Have you always had an affinity for making instrumental music and did you always see that as an obvious connection to working with filmmakers?
When I started self-recording, my main tools were a guitar, my voice and a four track.  Later, my main tools became a computer, and a midi keyboard, so instrumental music was just the path of least resistance.  I’ve always liked instrumental music, but I didn’t set out to create a music library for filmmakers.  It just kind of happened as the music stacked up.

Project I produced using Podington Bear’s music

I know you license a lot of music, but do you do create custom compositions?
Just a few times.  I would like to do more, but now, with not a lot of disposable time, I’m a little picky.

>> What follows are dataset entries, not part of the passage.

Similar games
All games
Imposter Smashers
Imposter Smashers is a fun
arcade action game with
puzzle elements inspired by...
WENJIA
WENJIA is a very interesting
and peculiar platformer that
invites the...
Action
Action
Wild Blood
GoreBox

Particular musical inspirations?
Hmmm.  I mostly just listen to the classical and jazz stations these days.  The last thing to surprise me was the new Justin Bieber single “What Do You Mean”.  I really like the way that song sounds.  I never thought I would say that. 1929019_104756316439_5212281_n

Favorite soundtracks?
I like Michael Andrew’s score for You Me And Everyone We Know.

I know for some time you kept a production schedule, do you make a habit of scheduling time everyday to make music?
No.  Fits and spurts completely.

If you could score any movie out there, what would it be?
It would have to be something intimate and off-kilter.  I don’t have the skills to do something classically orchestral.  

Tell us about your set up. What hardware/software do you use?
I have two.  One station is just midi keyboard and headphones.  The other is has lots of acoustic and electric instruments: drums, bass, electric and acoustic guitars, Fender Rhodes, percussion instruments and a larger midi controller and monitors. I use Reason mostly.  But I’m comfortable with Logic and Live.

Visual tour through Chad’s music library

Can you tell us what you’re working on lately?

Sound of Picture has such user-friendly search functions. Do you mind sharing how you were able to get that functionality?
Oh it’s just a database plugin for WordPress.  It definitely took a lot of trial and error.

What advice would you give a young composer looking to make instrumental music for films? Any advice on getting your work out there and supporting yourself financially through licensing?
I think embracing Creative Commons and The Free Music Archive give any young composer a lot of exposure.